When considering the issue of volunteer expenses and framing a policy in this regard, the three issues regarding volunteer expenses policy to be considered should probably be:
1. Where possible, make sure that volunteers are fully reimbursed for their costs and are not out-of-pocket after volunteering.
2. Don’t give more money than your volunteers have spent. This could be regarded as a ‘payment’ and affect tax, state benefits or even the legal status of a volunteer.
3. Create a simple and efficient system so that expenses are quickly reimbursed and volunteers are encouraged to claim.
It’s not unknown for managers of organisations to query why they should reimburse expenses. Some volunteers too might feel that they shouldn’t take money from a charity.
The reimbursement of volunteer expenses can help an organisation to meet its commitment to offering equal opportunities to all. The cost of travelling and a meal eaten out is significant to someone on a low income or who receives state benefits. Volunteer expenses should be built into all funding applications or budgets as part of the regular costs of a volunteer programme.
It’s worth remembering too that volunteers are making a gift of their time – one that has substantial monetary value. They should not be expected to give up money as well. Any organisation serious about involving a diverse range of volunteers should reimburse expenses.
Which expenses should be reimbursed?
In general any reasonable expense incurred as part of the volunteering activity should be reimbursed.
This can include:
* travel to and from the place of volunteering.

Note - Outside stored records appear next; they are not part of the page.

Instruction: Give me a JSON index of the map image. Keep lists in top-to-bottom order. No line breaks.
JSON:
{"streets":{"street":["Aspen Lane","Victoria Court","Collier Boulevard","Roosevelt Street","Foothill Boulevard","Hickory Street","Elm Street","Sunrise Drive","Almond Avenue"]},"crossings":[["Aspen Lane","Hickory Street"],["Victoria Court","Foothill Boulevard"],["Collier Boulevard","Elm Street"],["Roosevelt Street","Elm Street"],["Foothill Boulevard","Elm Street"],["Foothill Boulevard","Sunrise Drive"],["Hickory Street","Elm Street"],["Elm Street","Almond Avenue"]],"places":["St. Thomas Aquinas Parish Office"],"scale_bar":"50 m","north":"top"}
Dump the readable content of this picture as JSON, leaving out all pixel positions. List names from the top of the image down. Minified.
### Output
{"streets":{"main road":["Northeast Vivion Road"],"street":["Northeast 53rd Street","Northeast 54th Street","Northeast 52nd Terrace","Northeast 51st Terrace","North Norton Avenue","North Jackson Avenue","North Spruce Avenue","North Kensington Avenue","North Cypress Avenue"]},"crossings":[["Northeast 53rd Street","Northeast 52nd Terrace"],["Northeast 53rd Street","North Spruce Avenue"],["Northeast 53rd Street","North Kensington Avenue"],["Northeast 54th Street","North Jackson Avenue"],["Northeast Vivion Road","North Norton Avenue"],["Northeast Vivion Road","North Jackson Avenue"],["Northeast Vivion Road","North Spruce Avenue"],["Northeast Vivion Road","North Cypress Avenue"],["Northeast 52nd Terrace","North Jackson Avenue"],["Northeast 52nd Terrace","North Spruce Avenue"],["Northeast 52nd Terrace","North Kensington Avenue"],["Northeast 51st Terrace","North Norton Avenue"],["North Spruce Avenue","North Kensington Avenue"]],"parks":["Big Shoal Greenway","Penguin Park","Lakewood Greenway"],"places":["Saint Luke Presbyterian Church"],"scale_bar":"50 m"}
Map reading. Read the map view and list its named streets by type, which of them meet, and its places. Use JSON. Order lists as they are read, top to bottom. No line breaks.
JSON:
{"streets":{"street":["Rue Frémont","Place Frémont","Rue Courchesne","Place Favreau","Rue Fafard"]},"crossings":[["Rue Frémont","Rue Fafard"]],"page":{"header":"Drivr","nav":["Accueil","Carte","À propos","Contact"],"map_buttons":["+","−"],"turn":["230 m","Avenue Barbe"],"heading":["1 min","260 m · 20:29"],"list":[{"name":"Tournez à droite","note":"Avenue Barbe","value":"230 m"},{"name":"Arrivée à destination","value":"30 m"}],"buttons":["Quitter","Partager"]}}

* travel while volunteering.
* meals taken while volunteering.
* care of dependants, including children, during volunteering.
* postage, phone calls, stationery etc.
* cost of protective clothing/special equipment etc.
Limits on meals
It’s fine to put sensible limits on some expenses to prevent the unlikely occurrence of a volunteer ordering steak and champagne for lunch then presenting your finance team with the receipt. But be sure to set your limit at a level that allows volunteers to have a hot meal and drink in the local cafés.
Guidelines on transport usage
It is also reasonable to ask volunteers to come in by the cheapest reasonable form of public transport. Do remember though that it may be necessary for some volunteers to take taxis – because of disability, for example, so try to be flexible and budget for extra costs.
Reimbursing vehicle mileage
Consider a set rate for vehicle mileage. Below is a suggested rate set at a level to take into account depreciation and other running costs as well as fuel. This is a convenient method for volunteers and volunteer managers, because receipts and proof of expenditure don’t need to be kept. Your volunteers just need to keep a record of their mileage.
• Cars and vans – 50c per mile for the first 10,000 miles, 30c per mile over 10,000.
• Motorcycles – 25c per mile.
• Bicycles – 25c per mile.
Stick to “out of pocket” or actual expenses
It’s extremely important to reimburse “out of pocket” expenses only. This means reimbursing against receipts, bus tickets etc. Some organisations prefer to pay a flat rate – eg €5 per day. While this might be simpler to administer in terms of paperwork, it can cause problems for both the organisation and its volunteers.
Volunteers in receipt of state benefits are entitled to receive out of pocket expenses only. Claimants receiving more than their actual expenses may lose part of their means tested benefit, and the nature of their volunteering may also be called into question. Also, asylum seekers who volunteer are only allowed to receive out of pocket expenses. They must not be given something that would be regarded as income.
Money over and above out of pocket expenses is regarded as income by Dept of Social Welfare, and is therefore taxable. Note that the entire sum a volunteer received would be taxed, not just the portion above the actual expense. It is likely too that the organisation would have to put such volunteers through PAYE, as Social Welfare could treat such ‘volunteers’ as they would employees.
Expenses payments that exceed volunteers’ actual costs may be regarded as a payment in return for the work they have carried out. This could be regarded as a contract by a tribunal or similar body, giving the volunteers the same rights as workers or employees – including the national minimum wage. This is a complex issue.
Use clear record-keeping
For all the above reasons it is important to reimburse out of pocket expenses only, which means asking volunteers to produce receipts, bus tickets etc. It makes sense to create a simple claim form that you can keep with copies of the documentation.
Have volunteer-friendly procedures
Some organisations only reimburse expenses on a monthly basis. This might be easier for the organisation to manage, but it can be very difficult for people on low incomes to wait that long to be reimbursed. Volunteers should be able to claim back expenses as soon as possible. Also, it’s generally much better for volunteers to receive their expenses as cash rather than a cheque. Some people do not have bank accounts, and in any case cheques have to clear.
For this reason, your organisation should consider reimbursing expenses in advance.
Encourage all volunteers to claim expenses
As mentioned earlier, some volunteers may feel that they do not need or even should not be offered expenses. Explain the equal opportunities issue – that not everyone can afford to write off costs incurred through volunteering. It’s important that there is no stigma attached to claiming expenses, so it would be better if everyone put in a claim, even if they returned the sum as a donation. Another key reason for encouraging everyone to take their expenses is so that organisations have an accurate picture of volunteer costs for funders.